Pas facile de vouloir aider les travailleurs à se sortir de la misère. Le moindre projet susceptible de proposer une solution risque de se faire lapider sur la place publique par des détracteurs de toute allégeance politique.

Un exemple tout chaud: la proposition de Claude Castonguay de mettre en place un REER obligatoire pour les travailleurs ne bénéficiant pas d'un régime de retraite d'employeur. Ce régime toucherait à vrai dire les deux tiers des travailleurs, incluant tous les travailleurs autonomes et la presque totalité des employés des PME québécoises.

À peine venait-il de commencer à expliquer les fondements de son projet de REER obligatoire que l'ancien ministre libéral et père de l'assurance-maladie se faisait tirer dessus par les bazookas de tous les partis politiques.

C'est quoi cette attaque débridée contre un projet ne visant en bout de ligne qu'à aider les futurs retraités à revenu modeste? Qu'on se calme le gosier! Et voyons plutôt comment il est possible de le remanier de sorte à en arriver fondamentalement à un projet suffisamment rassembleur pour devenir réalité.

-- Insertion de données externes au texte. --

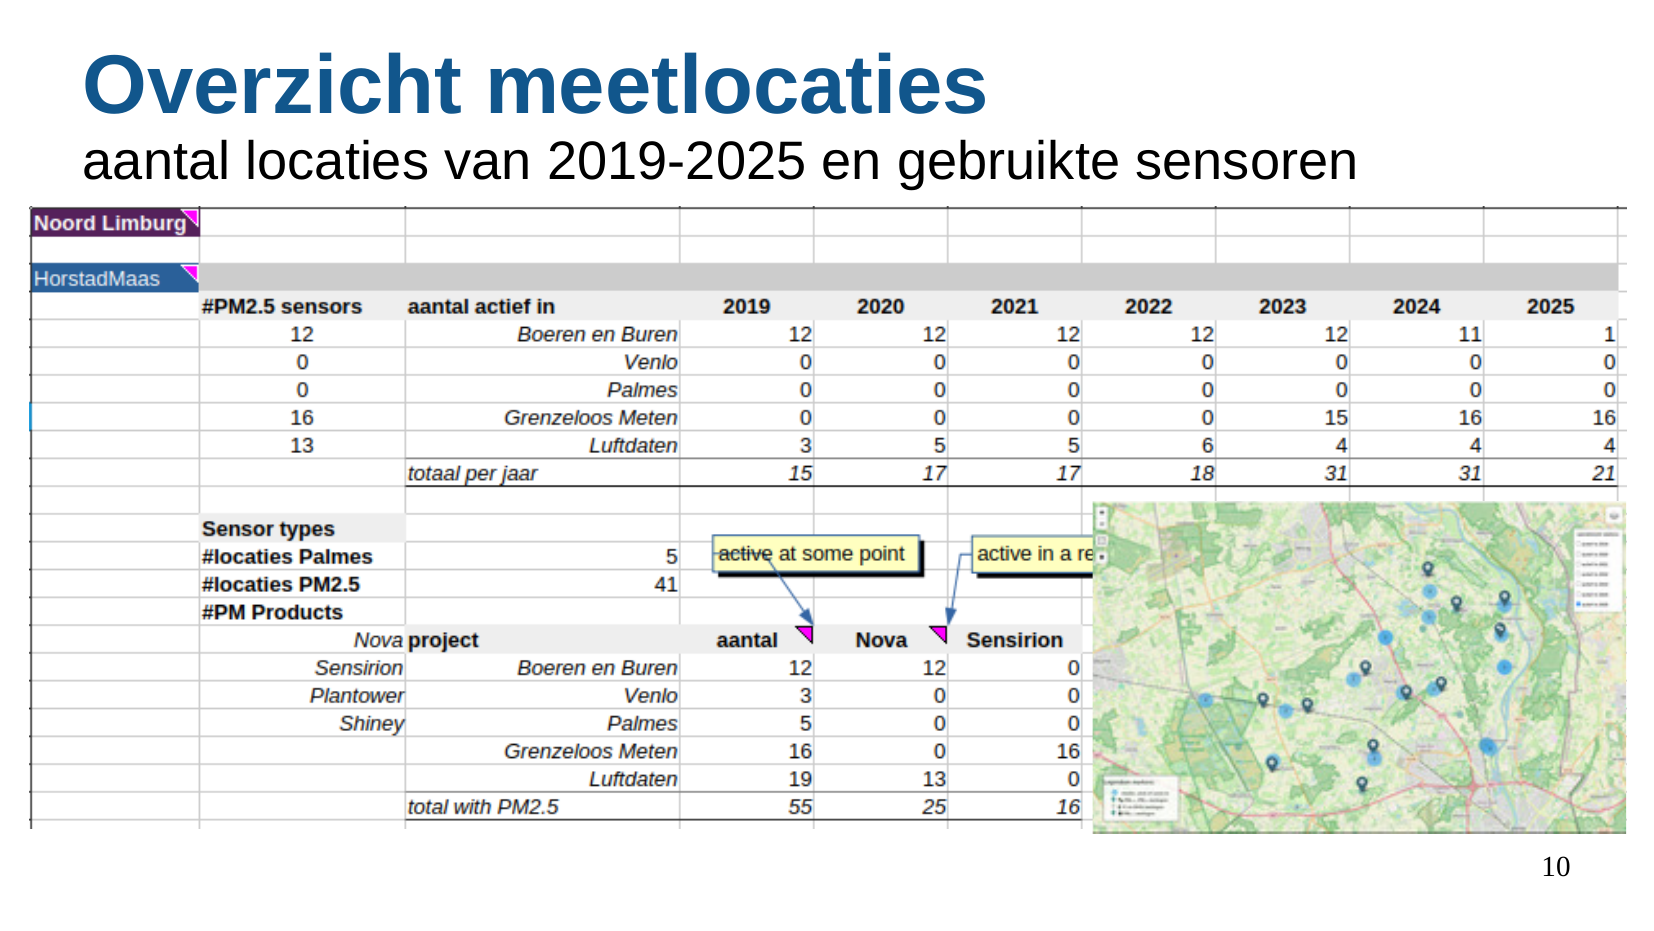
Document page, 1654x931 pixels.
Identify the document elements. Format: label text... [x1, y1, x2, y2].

title Overzicht meetlocaties aantal locaties van 2019-2025 en gebruikte sensoren [82, 37, 1571, 192]
picture [29, 206, 1627, 834]
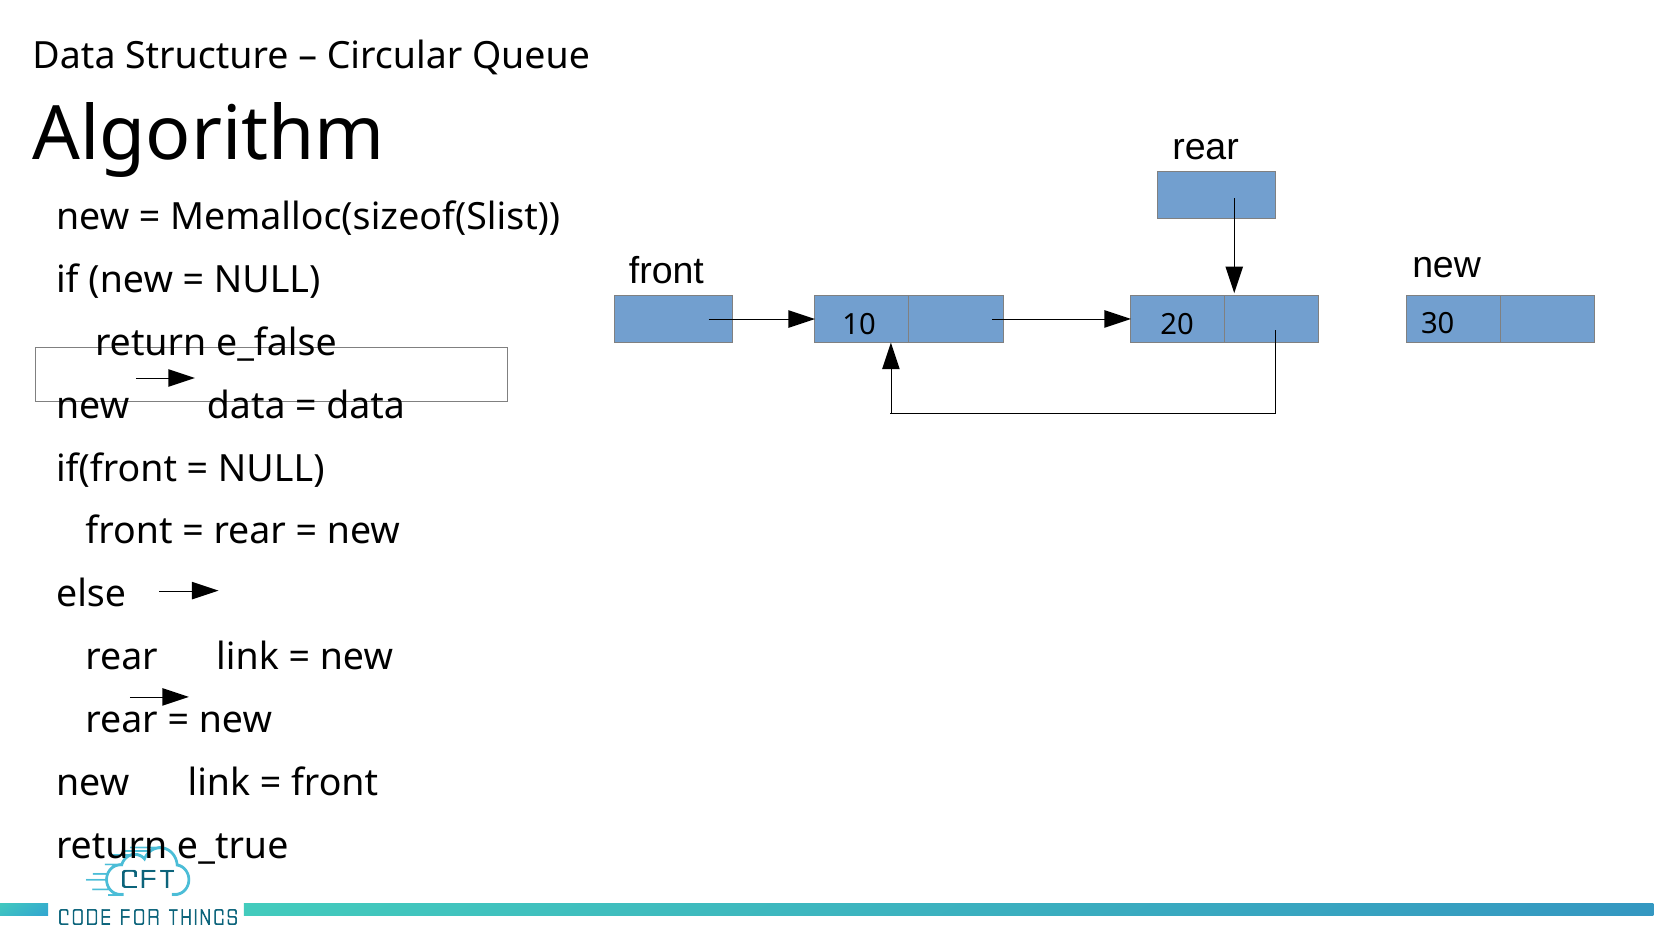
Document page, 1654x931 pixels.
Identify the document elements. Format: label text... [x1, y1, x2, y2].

title Data Structure – Circular Queue Algorithm [32, 11, 1524, 199]
picture [59, 851, 237, 925]
text_box 20 [1145, 295, 1228, 345]
picture [111, 851, 121, 856]
text_box [1228, 295, 1319, 343]
text_box rear [1157, 118, 1273, 175]
text_box [614, 295, 733, 343]
text_box new [1397, 236, 1507, 294]
text_box front [614, 242, 730, 300]
text_box [1157, 171, 1276, 219]
text_box 30 [1406, 295, 1488, 345]
text_box 10 [827, 295, 910, 345]
text_box [814, 295, 827, 343]
text_box [1130, 295, 1145, 343]
text_box [910, 295, 1004, 343]
text_box new = Memalloc(sizeof(Slist)) if (new = NULL) return e_false new data = data if(front = NULL) front = rear = new else rear link = new rear = new new link = front return e_true [0, 182, 709, 851]
text_box [1488, 295, 1595, 343]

Revoyons les grandes lignes du REER Castonguay proposé.

Un, il s'agit d'une sorte de régime gouvernemental offert exclusivement aux travailleurs qui ne bénéficient d'aucun régime de retraite d'employeur.

Deux, les travailleurs de 35 ans et plus seraient obligés d'y investir 5% de leurs revenus annuels, et ce par l'entremise d'un mécanisme de perception ressemblant à celui du RRQ.

Trois, la fourchette des revenus assujettis au REER obligatoire porterait sur la tranche de revenus localisée entre 25 000$ et 80 000$.

Quatre, les cotisations seraient évidemment déductibles d'impôt, à l'instar des contributions REER.

Cinq, le capital accumulé dans le REER Castonguay ne pourrait servir qu'à des fins de retraite ou d'achat d'une propriété.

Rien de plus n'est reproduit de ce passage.